Professor Kevin Fenton, the London Regional Director for Public Health England, has today described the level of transmission in the capital as ‘severe’ with 10,000 Londoners being infected every day during the last week.
I am grateful that a very large number of places of worship in the borough have responded positively to my request last week to consider voluntarily closing as we work through this very difficult period.
It remains vitally important that any resident who experiences any of the symptoms of COVID-19 that they immediately book a test and self-isolate until they receive the result. There remains good capacity for testing at the borough’s symptomatic testing sites at Michael Flanders Centre in Acton, Featherstone Terrace Car Park in Southall and at Gurnell Leisure Centre.

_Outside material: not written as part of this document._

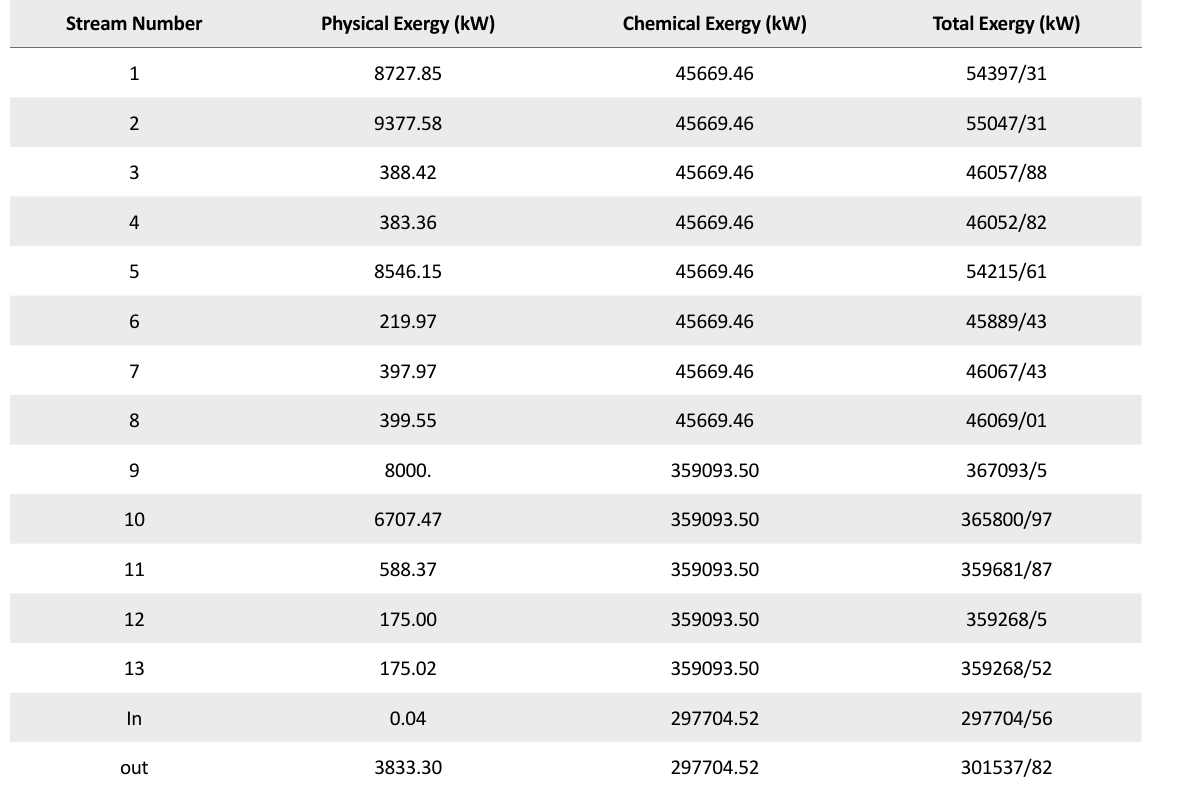
Table 2. Results of exergy currents Stream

This week, the council has opened six testing centres for residents who are not showing symptoms of the virus to get rapid tests. These are located in Acton, Ealing, Greenford, Northolt and Southall. Residents can book tests via the council’s Coronavirus information page www.ealing.gov.uk/coronavirus.
We are particularly encouraging those who are unable to work from home – such as key workers in health, social care and education, construction, retail or transport – to get tested frequently, ideally twice a week, so that asymptomatic cases can be quickly identified and isolated. We are also very keen that asymptomatic testing is taken up in those areas with the highest numbers of infections – Acton, Southall and Northolt. There is plenty of capacity at all six sites.
The vaccination programme for residents continues to be delivered primarily through the two centres in Ealing and Southall, using the Pfizer vaccine. To date, around 7,500 Ealing residents have received at least the first dose of the vaccine, including more than a third of the borough’s over 80s.
The number of vaccinations being undertaken remains constrained by supply of vaccines, which is currently determined centrally. We expect a significant increase in the availability of vaccinations next week, including the first doses of the Oxford AstraZeneca vaccine for the borough. This vaccine is more easily transportable and storable, and will enable the use of community pharmacies to provide vaccinations, which we also expect to start in the borough next week.
Vaccinations are progressing well in nursing homes, which we expect to be completed today, and older peoples’ care homes, which are due to be completed over the weekend.
The message remains that you should wait to be contacted by your GP regarding an appointment for a vaccination and should not turn up at vaccination centres without an appointment.
We are working closely with NHS partners in North West London to ensure that Ealing has sufficient capacity for the mass vaccination stage of the programme.
The Ealing Together phone line continues to support residents who are vulnerable or shielding during the lockdown, on 020 8825 7170 (Monday-Friday, 9am-5pm). Ealing Together can help shielding residents to access priority slots for supermarket deliveries, put residents in touch with local volunteers who can collect food shopping that the resident has paid for, or provide support for those who are struggling financially and cannot pay for food.
There have been no significant changes to services since my last message. All libraries, leisure centres and community centres remain closed. All schools in the borough remain closed except for vulnerable children and the children of key workers. Waste and recycling collections continue as normal and the recycling centres remain open.
Can I thank all our health, care and key workers including all our frontline council staff for the brilliant work that they are doing during this incredibly difficult time. Can I please ask you to help them by following the rules. Please stay home, protect the NHS and save lives.